"I just- can we please be friends?"

"F-fine," I stuttered. "Fine. I'll try."

I couldn't believe what I was saying. There was no way we could be friends. I could never trust him again. He breathed deeply.

"Look. I know that I might've ruined everything we had... But I've grown up a lot and I want to show you that. Even if all you want is a simple friendship. I think you still deserve to know how much I care about you. I just- can't fucking stand this anymore. You know? I hate it. I miss you."

"I have to get to class," I mumbled. The hallway was clearing out, leaving us like ghosts in an empty place. We were alone together for the first time in months and all I wanted was to escape the feelings inside me. The ones that still loved him. The ones that made me weak. Before he opened his mouth, I spoke again.

"We can be friends. But I don't trust you, okay? Not now, not any time in the future. Not after what you did."

"I don't expect you to," he whispered. "But I promise I'll do my best." Our eyes met, shy and hesitant. "The past couple months have been...-"

"Insanity?" I offered. He grimaced, nodding.

"Insanity," Austin agreed. "I haven't slept well," he admitted.

"That makes two of us."

There was a moment of silence, and he looked down the hallway, past my head. "We should get to class."

"Yeah."

"Can I hug you?" he asked, suddenly nervous and frantic again.

"What? No. Why?" I shrunk away.

"I just thought, since we're like- making up and being friends again... I'm not sure. It just seemed right."

He stepped forward and gave me a one-armed hug before speedily walking away, leaving my mind a mess, my conscious heavy.

•••

"You could put yourself up for adoption and move to somewhere else."

I thought about it.

"Nah. What else?"

Derrick popped a grape into his mouth and shrugged. "Arson." Before I could decline, he spoke again. This time, with a devilish smile. "Voodoo."

"I think we were getting warmer with 'adoption'."

"I have a brilliant and original idea," he offered. "Why don't you- oh, I don't know- try and be friends with him?"

My jaw set in place. Even if I let go of the anger inside me, I couldn't trust him. He wronged me. He denied our love. Thinking about the things I suffered through after that night... And how I suffered them alone because he was too big and masculine to tell anyone about us. It made me fucking sick.

"I'm trying," I replied halfheartedly. My friend raised an eyebrow.

"Hey man, do whatever makes you feel good. That's what I always say. Unless- I mean, I know it's hard to do things you're scared of.
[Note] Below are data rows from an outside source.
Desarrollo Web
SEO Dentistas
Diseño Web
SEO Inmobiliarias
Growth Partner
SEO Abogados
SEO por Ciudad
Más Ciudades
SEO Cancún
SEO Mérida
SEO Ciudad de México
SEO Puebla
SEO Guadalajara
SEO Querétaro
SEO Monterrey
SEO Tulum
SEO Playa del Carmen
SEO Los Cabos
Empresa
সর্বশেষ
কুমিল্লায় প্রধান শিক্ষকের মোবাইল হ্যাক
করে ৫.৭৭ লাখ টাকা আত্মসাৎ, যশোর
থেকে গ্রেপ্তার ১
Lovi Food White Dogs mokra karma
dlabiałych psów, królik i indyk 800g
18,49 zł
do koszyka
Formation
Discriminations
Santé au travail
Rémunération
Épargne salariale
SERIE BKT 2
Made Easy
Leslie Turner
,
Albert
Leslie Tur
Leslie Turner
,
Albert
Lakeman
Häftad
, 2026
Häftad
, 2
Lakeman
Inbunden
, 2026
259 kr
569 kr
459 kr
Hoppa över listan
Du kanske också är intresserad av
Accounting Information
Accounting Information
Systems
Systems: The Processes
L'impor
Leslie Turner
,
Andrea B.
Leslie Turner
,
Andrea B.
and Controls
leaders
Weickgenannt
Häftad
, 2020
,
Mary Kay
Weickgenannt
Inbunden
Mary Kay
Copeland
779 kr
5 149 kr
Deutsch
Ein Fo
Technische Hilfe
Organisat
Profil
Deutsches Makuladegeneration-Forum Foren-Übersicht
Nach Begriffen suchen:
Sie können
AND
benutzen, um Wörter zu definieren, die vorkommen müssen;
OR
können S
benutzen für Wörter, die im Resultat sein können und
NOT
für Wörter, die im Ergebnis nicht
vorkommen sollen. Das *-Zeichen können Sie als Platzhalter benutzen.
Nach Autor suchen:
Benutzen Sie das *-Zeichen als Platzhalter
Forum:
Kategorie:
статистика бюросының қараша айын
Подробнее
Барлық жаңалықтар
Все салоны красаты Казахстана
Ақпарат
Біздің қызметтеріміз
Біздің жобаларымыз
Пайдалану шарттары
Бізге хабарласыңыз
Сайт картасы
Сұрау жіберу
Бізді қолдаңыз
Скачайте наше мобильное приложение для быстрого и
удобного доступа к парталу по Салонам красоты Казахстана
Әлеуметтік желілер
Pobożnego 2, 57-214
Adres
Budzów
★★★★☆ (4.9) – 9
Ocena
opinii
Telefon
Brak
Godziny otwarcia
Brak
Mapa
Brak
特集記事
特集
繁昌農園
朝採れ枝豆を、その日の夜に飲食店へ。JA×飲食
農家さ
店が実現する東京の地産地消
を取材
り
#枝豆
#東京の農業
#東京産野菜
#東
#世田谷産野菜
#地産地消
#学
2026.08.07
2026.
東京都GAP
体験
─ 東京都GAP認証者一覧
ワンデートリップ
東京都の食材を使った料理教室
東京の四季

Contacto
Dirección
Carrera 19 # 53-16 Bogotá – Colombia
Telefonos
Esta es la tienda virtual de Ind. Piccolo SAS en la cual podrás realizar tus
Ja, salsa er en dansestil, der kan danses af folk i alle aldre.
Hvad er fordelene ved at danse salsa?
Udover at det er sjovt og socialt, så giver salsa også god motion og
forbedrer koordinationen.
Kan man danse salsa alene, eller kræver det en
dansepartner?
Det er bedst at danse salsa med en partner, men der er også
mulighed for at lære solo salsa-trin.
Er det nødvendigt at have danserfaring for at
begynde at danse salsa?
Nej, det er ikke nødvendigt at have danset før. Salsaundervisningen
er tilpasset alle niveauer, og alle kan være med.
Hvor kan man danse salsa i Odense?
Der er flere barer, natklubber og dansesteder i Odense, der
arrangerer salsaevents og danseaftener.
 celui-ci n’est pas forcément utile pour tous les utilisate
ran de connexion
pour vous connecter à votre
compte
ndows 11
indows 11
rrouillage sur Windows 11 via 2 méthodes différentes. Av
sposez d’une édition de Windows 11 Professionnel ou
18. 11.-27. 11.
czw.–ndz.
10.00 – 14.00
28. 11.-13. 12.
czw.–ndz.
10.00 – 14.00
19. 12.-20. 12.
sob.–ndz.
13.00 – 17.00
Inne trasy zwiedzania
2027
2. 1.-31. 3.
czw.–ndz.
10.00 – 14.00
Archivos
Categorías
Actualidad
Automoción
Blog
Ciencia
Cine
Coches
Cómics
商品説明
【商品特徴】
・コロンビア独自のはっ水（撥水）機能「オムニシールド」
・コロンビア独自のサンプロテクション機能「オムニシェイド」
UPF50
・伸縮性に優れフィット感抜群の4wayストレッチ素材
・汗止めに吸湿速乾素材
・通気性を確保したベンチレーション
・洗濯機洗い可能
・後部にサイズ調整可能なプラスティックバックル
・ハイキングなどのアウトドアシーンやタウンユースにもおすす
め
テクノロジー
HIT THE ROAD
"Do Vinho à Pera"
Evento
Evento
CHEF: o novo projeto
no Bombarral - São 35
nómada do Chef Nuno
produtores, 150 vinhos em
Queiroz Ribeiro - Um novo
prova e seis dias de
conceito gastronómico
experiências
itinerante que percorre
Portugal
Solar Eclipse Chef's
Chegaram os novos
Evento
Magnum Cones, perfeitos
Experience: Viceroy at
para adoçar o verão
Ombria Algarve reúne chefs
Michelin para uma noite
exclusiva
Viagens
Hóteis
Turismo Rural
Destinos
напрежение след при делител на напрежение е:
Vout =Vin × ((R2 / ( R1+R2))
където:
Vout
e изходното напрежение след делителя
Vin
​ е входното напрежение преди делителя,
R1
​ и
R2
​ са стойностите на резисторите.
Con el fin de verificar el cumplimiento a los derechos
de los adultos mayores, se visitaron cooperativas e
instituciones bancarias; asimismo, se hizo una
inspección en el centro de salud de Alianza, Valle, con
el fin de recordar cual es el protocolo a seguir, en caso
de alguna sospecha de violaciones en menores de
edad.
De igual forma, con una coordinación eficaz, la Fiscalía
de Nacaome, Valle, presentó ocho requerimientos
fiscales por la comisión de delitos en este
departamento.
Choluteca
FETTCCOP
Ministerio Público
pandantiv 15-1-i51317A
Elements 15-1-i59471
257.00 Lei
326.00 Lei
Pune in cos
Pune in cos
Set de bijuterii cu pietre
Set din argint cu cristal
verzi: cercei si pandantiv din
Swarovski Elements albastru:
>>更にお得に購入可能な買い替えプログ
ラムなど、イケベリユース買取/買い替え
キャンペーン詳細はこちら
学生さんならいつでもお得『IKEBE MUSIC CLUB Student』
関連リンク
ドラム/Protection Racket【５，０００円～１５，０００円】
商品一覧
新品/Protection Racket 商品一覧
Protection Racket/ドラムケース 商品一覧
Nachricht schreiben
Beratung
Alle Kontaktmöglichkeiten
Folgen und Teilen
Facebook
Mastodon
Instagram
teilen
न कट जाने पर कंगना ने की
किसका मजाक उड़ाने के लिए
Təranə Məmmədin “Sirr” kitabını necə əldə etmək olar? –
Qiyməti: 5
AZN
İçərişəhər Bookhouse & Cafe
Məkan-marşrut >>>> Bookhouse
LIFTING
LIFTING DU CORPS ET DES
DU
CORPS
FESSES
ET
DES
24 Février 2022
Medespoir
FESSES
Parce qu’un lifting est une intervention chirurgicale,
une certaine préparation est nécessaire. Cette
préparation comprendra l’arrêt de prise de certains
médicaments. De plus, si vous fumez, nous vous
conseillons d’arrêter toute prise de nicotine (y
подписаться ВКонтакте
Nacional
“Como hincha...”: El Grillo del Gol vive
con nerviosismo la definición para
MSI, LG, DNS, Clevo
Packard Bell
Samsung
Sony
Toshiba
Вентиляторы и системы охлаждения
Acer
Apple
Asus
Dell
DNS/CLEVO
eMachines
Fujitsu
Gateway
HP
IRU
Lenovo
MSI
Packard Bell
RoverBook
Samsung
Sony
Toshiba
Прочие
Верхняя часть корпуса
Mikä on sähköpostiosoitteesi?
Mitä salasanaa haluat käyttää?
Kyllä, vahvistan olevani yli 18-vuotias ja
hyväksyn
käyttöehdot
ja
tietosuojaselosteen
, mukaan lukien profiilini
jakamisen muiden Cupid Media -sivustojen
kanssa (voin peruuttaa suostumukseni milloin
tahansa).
But there's a reason we do them. So...yeah. Think about it."

I didn't want to think about it. Pulling out a cigarette, I looked around at our surroundings. The park was a dead place at this time of year. The grass was matted down, browning in some places. Trees stuck out of the ground, bare and clacking, like skeleton hands. The sky was flat, and a chilled wind fell upon us, trying to carry our loose clothes away.
It was getting cold again.

"Derrick, can you light me?" I asked, words muffled with a cigarette between them, clenched in my teeth. He shrugged, and pulled a lighter out of his pocket, lending me a hand. I loved the way it felt, the smoke in my lungs. It was a nasty habit, but I wasn't really in the mood to break it. At least I wasn't drinking, too. My friend held his hand out, and I reluctantly gave him a smoke. He was always bumming them off me; we both knew I owed him for all the emotional support he gave me.